Le choix d'une ligne allant sur Saint-Claude pose deux problèmes épineux : d'une part le franchissement de la dénivellation existant entre Pratz et Lizon, et d'autre part le choix du point d'arrivée dans la ville de Saint-Claude. Si le premier point est solutionné rapidement au prix d'une ligne tortueuse, le second perdure jusqu'en 1892.

En effet, la ville de Saint-Claude est établie de part et d'autre de deux vallons encaissés (creusés par la Bienne et le Tacon), et les rares ponts existants ne permettent pas d'envisager le passage d'une voie ferrée , même métrique. Atteindre le centre-ville étant trop coûteux, le Conseil Général pense faire aboutir la ligne dans les emprises de la compagnie du P.L.M., cette solution se révélant avantageuse pour les finances départementales. Demande est faite à la compagnie du P.L.M. le 30 juin 1890 d'emprunter ses rails de Lizon à Saint-Claude.

Cette compagnie, peu désireuse de voir la concurrence s'installer, refuse le 27 juillet 1890. Le Conseil Général reviendra à la charge le 11 juin 1892, cette fois-ci pour les sections de Lons-le-Saunier à Publy (ligne de Lons-le-Saunier à Champagnole) et de Lizon à Saint-Claude (ligne d'Oyonnax à Saint-Claude), demande une nouvelle fois rejetée par la compagnie du P.L.M. le 26 août 1892.
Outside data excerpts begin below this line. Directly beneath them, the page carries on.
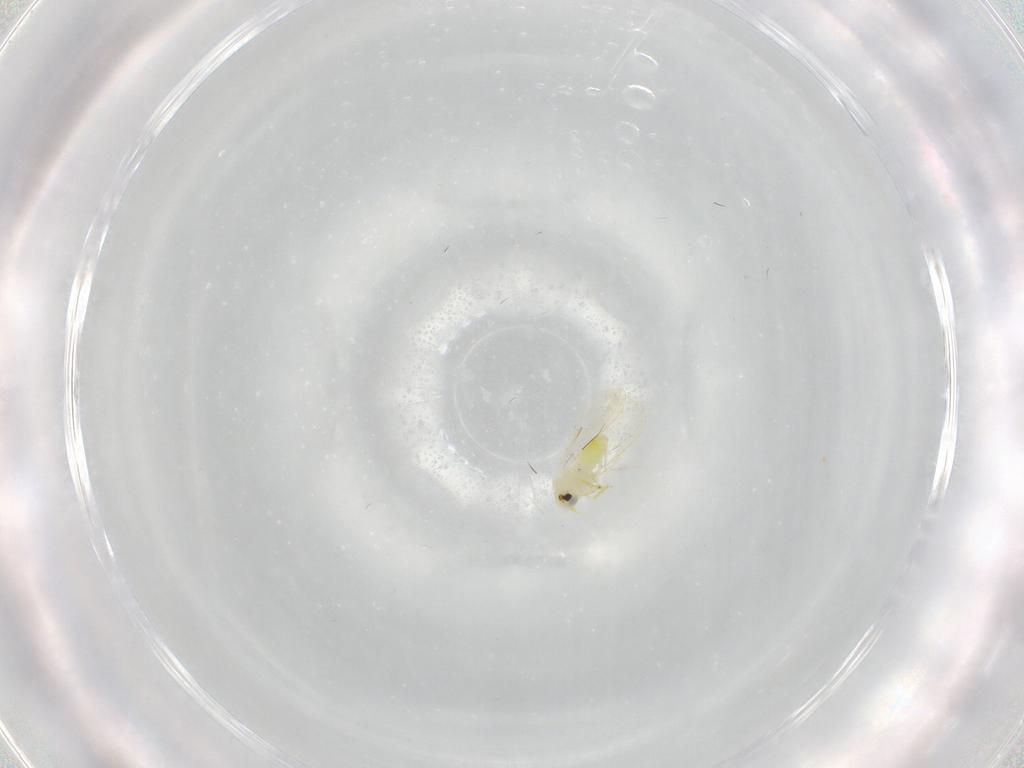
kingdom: Animalia
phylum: Arthropoda
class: Insecta
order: Hemiptera
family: Aleyrodidae
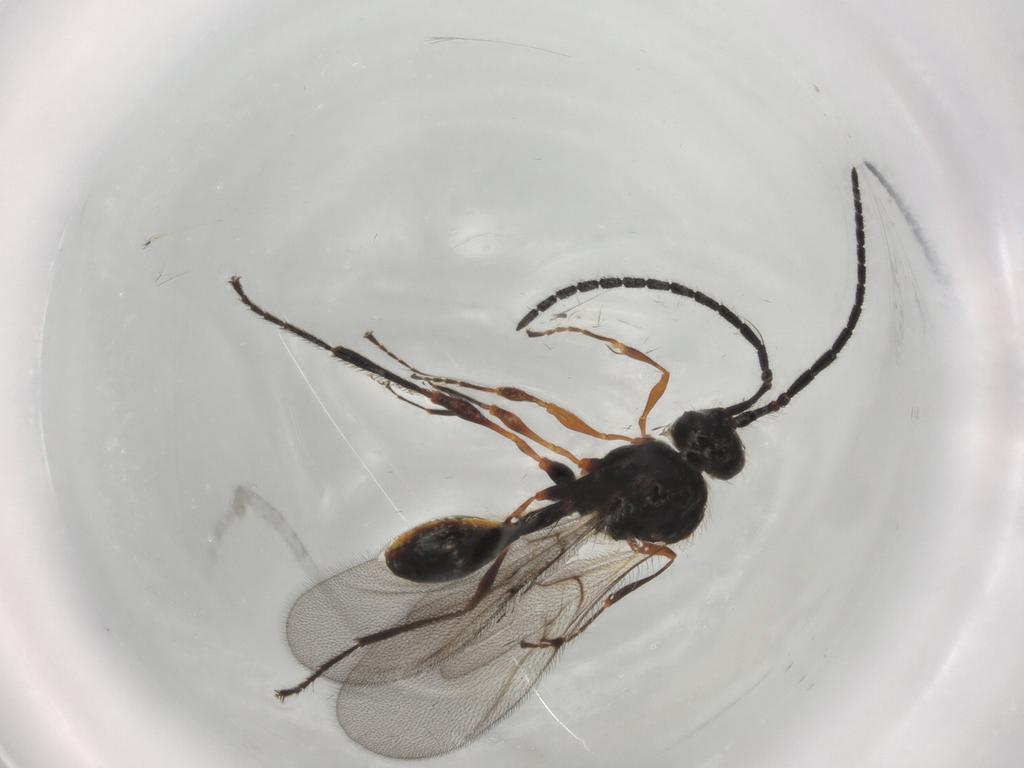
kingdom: Animalia
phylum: Arthropoda
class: Insecta
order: Hymenoptera
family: Diapriidae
Le 10 avril 1891, après accord entre le Conseil Général et M. Alesmonières concernant les observations du Ministère, un nouveau projet de traité de rétrocession datant du 7 avril est adopté. À la demande des Ponts et Chaussées, le poids des rails a été augmenté de 17 à 20 kg/m. Le 13 juin le Ministère répond favorablement, mais demande que le cautionnement soit porté de 900 à 1.000 francs/km ; après l'accord de M. Alesmonières, la réponse positive du département part le 26 juin.

M. Alesmonières, désirant certainement autant que possible éviter la concurrence, demande le 29 novembre 1891 l'obtention de la concession de la ligne projetée de Clairvaux à Saint-Claude, celle-ci constituant le prolongement naturel de la ligne partant de Lons-le-Saunier. Un premier projet de traité de rétrocession est établi le 12 décembre suivant.

Ces deux premiers projets comportent des installations fixes plutôt sommaires, des bâtiments voyageurs et marchandises étant seulement prévus dans seulement cinq des dix-huit gares. Le remisage des machines est prévu à Lons-le-Saunier, Revigny, Clairvaux, Moirans et Saint-Claude, avec prises d'eau à Lons-le-Saunier, Clairvaux, Orgelet, Moirans, Pratz et Saint-Claude. Au total le matériel roulant comporterait neuf locomotives à adhérence simple, deux à crémaillère, seize voitures à voyageurs, sept fourgons, seize wagons couverts et vingt wagons découverts. Si le parc de traction est important, celui du matériel remorqué est plutôt faible.